Price matching can pay off
Stores don't often shout their price matching policies from the rooftops, so it pays to inquire with the market you most frequently shop. "If you buy groceries at Walmart or Target, take advantage of this little-advertised benefit," says McGrath. "Both stores will match prices listed on their websites if the online price is lower. Just note that the brand, quantity, and other details must match perfectly. It's easy to prove that the online price is lower. Just show the cashier the online price on your phone and ask for a price match."
A quarter of what's in your cart may go to waste
Try as you might to eat everything in your fridge, a 2018 study by the European moving company Movinga shows that Americans have the highest level of food waste in the world. They estimate that 24 percent of our weekly grocery purchases end up in the trash. In a business with low-profit margins to begin with, grocery stores count on shoppers to purchase more than they will actually use. Find out which non-food grocery store items you should be buying.
Background music plays a role in your shopping
Depending on the store you shop, music is used to play a subliminal role in your purchase choices. According to a study from the University of South Florida, loud music played in groceries leads to unhealthier food choices. The idea is that louder tunes stimulate stress, and that can drive impulse buys.
Their sales cycle is predictable
The sales you find in your weekly grocery store flyer are no accident. Items are put on sale at scheduled times based on seasons, holidays, and other annual benchmarks. "If a consumer is looking to stock up on vegan plant-based milk, they would want to wait until Earth Day in April when all things organic and vegan are marked down to $1.99 or less as opposed to $3.99 or higher," says shopping expert Joy Hearn of Cards and Clips. Read about these smart ways to save at the grocery.
Hold on to expired coupons
If you're a newspaper coupon-clipper, you may discard the expired ones. Hang on to them, instead, says Hearn: "Many grocery stores will accept expired coupons."

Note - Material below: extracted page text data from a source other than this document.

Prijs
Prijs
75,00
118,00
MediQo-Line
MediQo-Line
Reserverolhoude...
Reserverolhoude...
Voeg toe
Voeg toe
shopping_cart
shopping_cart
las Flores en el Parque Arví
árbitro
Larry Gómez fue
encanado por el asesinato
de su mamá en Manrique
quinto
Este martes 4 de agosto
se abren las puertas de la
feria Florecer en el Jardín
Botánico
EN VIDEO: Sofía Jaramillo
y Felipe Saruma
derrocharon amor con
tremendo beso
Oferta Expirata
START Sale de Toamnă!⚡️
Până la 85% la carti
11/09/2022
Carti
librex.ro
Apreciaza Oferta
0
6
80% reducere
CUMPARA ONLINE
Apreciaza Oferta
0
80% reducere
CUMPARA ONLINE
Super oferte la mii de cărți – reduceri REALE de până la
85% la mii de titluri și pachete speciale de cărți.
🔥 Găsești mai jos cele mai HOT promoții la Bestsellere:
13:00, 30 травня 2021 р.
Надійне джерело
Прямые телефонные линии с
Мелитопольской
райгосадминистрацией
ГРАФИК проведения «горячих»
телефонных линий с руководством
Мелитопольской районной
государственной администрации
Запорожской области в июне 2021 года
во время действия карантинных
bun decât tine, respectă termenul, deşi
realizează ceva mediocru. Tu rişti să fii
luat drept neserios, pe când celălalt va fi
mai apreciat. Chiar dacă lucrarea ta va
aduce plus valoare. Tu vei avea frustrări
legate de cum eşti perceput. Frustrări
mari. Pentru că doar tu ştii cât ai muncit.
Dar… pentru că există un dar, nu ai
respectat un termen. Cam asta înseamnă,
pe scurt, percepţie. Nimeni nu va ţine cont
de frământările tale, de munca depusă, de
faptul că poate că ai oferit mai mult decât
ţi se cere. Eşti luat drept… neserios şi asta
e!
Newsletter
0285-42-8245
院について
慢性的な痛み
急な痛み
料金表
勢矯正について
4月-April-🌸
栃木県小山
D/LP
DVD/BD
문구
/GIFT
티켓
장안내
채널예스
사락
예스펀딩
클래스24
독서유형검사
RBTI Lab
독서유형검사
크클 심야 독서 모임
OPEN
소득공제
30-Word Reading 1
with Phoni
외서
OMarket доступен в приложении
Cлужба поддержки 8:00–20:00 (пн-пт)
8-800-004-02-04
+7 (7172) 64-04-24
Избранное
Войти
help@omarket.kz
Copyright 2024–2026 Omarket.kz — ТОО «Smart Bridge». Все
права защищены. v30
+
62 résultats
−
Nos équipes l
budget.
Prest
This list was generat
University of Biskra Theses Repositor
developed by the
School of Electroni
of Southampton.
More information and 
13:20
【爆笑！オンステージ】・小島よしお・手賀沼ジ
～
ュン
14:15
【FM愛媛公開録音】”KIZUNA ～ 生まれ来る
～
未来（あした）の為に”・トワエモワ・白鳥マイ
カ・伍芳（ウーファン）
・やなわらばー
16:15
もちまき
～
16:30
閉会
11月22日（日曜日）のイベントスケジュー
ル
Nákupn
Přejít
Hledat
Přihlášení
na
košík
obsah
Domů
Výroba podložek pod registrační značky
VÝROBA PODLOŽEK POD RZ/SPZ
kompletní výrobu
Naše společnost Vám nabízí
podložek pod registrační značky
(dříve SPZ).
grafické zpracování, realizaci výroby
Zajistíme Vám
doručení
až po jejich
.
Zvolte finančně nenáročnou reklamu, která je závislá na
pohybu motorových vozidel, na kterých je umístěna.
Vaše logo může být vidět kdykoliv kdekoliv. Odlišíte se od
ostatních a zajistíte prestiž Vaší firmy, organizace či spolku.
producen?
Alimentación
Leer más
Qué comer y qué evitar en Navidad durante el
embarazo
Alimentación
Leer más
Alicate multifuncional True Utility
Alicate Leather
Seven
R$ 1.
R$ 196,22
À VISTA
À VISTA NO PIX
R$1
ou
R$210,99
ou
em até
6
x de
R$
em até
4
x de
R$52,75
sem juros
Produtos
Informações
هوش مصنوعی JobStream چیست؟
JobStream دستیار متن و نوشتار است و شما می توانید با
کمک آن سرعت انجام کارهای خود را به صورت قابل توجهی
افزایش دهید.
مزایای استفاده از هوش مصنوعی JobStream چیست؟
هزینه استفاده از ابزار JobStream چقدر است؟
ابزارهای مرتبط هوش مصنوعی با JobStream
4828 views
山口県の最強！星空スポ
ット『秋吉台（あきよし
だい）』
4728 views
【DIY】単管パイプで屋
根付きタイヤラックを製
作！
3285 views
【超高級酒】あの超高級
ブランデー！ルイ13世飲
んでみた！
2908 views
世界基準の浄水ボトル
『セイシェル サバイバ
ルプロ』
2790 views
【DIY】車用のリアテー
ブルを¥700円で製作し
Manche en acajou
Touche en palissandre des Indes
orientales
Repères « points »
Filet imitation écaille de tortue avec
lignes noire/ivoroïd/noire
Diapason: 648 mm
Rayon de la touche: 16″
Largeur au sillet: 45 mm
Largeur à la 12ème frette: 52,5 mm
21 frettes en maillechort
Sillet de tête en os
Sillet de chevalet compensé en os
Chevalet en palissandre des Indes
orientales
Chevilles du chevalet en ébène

Learn your store's rain check policies
It's frustrating to find a bare shelf during your weekly bargain hunting at the grocery store, but that doesn't necessarily mean you're out of luck. "Nine times out of ten, grocery stores will offer consumers rain checks," says Hearn. "What the stores won't do is volunteer the number of rain checks you can get. While most of the time it is at the manager's discretion, many grocery stores will allow consumers up to five rain checks for a specific sale item."